TRAGEDIA I PUBLICZNE OCENY
Jakub Rzeźniczak, uczestnik nowego formatu telewizyjnego łączącego reality-show z wyzwaniami sportowymi, ujawnił swoje emocje w rozmowie z Olgą Kelm. Wspomniał o bólu, który towarzyszył mu po śmierci synka, a także o tym, jak społeczeństwo ocenia czas żałoby. Mówił: – A propos oceny ludzi, to tak samo było, jak zmarł mój syn. Bardzo mnie to dotknęło. Po powrocie z Izraela miałem niezwykle trudny okres – relacjonował Rzeźniczak, zdradzając, że Oliwier zmarł w jego ramionach. Dodał, że krytyka ze strony internautów często kwestionowała, jak długo powinien trwać okres smutku: – Ludzie pisali, że powinieneś być w żałobie rok, smutny chodzić itd. – opowiadał z emocjami.
WSPARCIE I WALKA Z BOLIEM
Mimo wsparcia obecnej żony Pauliny, Jakub miał trudności z powrotem do codzienności. Przyznał, że jego cierpienie miało wpływ na najbliższych: – Pomimo tego, że Paulina mnie wspierała, widziałem, jak ją to obciąża. Siedzisz, płaczesz, a świat wydaje się zbyt ciężki – opowiadał Rzeźniczak o walce z własnym bólem oraz nieprzyjemnymi reakcjami otoczenia.
Ostatnie chwile Oliwiera
Oliwier, syn Jakuba Rzeźniczaka i jego byłej partnerki Magdaleny Stępień, zmarł w lipcu 2022 roku na skutek rzadkiej odmiany raka wątroby. Niestety, wszelkie starania lekarzy w Izraelu, gdzie była prowadzona jego leczenie, nie przyniosły oczekiwanych rezultatów, co potęgowało dramatyczne okoliczności tej historii.

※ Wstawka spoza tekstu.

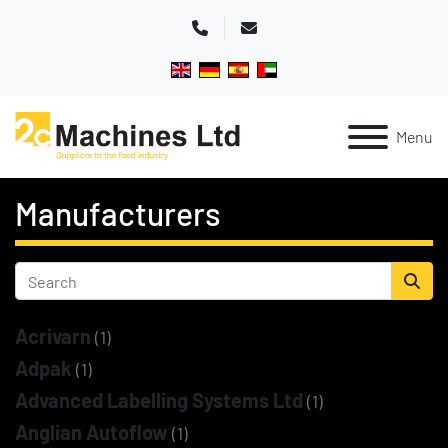
Phone
Email
Menu
Manufacturers
Acrivarn
(1)
Adpak
(1)
Advanced Labelling Systems Ltd
(1)
Anglian Autoflow
(1)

Rzeźniczak, mimo przeżywanych emocji, udowadnia, że życie toczy się dalej. Zachwyca nowym uśmiechem, co nie umknęło uwadze fanów. Ma także wiele do powiedzenia na temat swoich rodziców, których zabraknie na ważnej imprezie. Widać, że te trudne doświadczenia wpływają na niego na wielu płaszczyznach, a każdy kolejny dzień jest dla niego nową lekcją życia.